Der Abgeordnete fordert einen konkreten Zeitplan für den Ausbau der Straße, „die mit einer Breite von 5,5 Metern insbesondere für den Begegnungsverkehr mit Lastwagen und Bussen deutlich zu schmal ist“, heißt es in seiner Mitteilung. Allerdings mache Verkehrsminister Winfried Hermann wenig Hoffnung auf baldige Fortschritte. Der Ausbau werde langfristig angestrebt, heißt es. Konkrete Planungen gebe es zurzeit nicht. Die L573 ist eine wichtige Verbindung von Tiefenbronn in Richtung des Autobahnanschlusses bei Heimsheim. Die Breite der Trasse ist aber bereits seit mehreren Jahren ein Ärgernis für viele. Vor vier Jahren hat sich ein PZ-Leser bereits über die „unverantwortliche Situation“ beschwert. Laster müssten im Begegnungsverkehr stark abbremsen und auf das mit losem Schotter aufgefüllte Bankett ausweichen. Dadurch entstünden unkalkulierbare Risiken, denn der Fahrbahnrand sei im Zuge ausweichender Lkws bis zu 20 Zentimeter und mehr abgerutscht.
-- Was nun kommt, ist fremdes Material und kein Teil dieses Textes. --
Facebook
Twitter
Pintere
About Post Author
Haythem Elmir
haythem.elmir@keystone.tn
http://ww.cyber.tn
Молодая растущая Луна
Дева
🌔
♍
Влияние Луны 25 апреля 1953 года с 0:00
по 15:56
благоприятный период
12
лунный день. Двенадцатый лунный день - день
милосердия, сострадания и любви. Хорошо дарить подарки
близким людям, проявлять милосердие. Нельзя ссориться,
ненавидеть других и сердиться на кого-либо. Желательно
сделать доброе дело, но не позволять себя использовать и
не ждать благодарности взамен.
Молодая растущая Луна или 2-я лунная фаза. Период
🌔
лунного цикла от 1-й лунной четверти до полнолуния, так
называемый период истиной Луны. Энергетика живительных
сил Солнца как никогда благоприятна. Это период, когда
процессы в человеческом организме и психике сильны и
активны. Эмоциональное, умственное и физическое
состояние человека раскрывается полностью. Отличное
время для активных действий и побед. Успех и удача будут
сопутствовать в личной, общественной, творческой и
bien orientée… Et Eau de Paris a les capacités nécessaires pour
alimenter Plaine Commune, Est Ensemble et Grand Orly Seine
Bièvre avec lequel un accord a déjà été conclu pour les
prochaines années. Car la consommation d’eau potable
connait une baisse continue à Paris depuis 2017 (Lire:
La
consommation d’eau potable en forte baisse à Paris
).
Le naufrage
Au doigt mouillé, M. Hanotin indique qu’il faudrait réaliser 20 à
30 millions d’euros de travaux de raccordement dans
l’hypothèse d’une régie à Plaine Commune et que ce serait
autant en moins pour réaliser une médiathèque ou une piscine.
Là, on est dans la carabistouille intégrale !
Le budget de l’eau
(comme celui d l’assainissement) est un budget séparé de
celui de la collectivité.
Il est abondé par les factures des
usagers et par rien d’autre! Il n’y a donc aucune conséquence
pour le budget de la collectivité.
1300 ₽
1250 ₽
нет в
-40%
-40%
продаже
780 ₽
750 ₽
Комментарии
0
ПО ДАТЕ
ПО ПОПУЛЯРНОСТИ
Die turnusmäßigen „Flickarbeiten“ seien nur von vorübergehendem Nutzen. 2022 hieß es vom zuständigen Regierungspräsidium Karlsruhe, dass die Strecke mittlerweile in den Plan für mögliche Ausbaumaßnahmen aufgenommen worden sei. Schweickert mutmaßt, dass dies paradoxerweise dem Zustand der Strecke abträglich zu sein scheint. Vor der Aufnahme in den Maßnahmenplan sei laut Verkehrsministerium eine grundhafte Sanierung vorgesehen. Problematisch hätten sich jedoch die Verhandlungen über Grunderwerbe entwickelt. 2026 habe man weder Sanierungs- noch konkrete Ausbaupläne, aber dafür eine kaputte Straße, so Schweikert.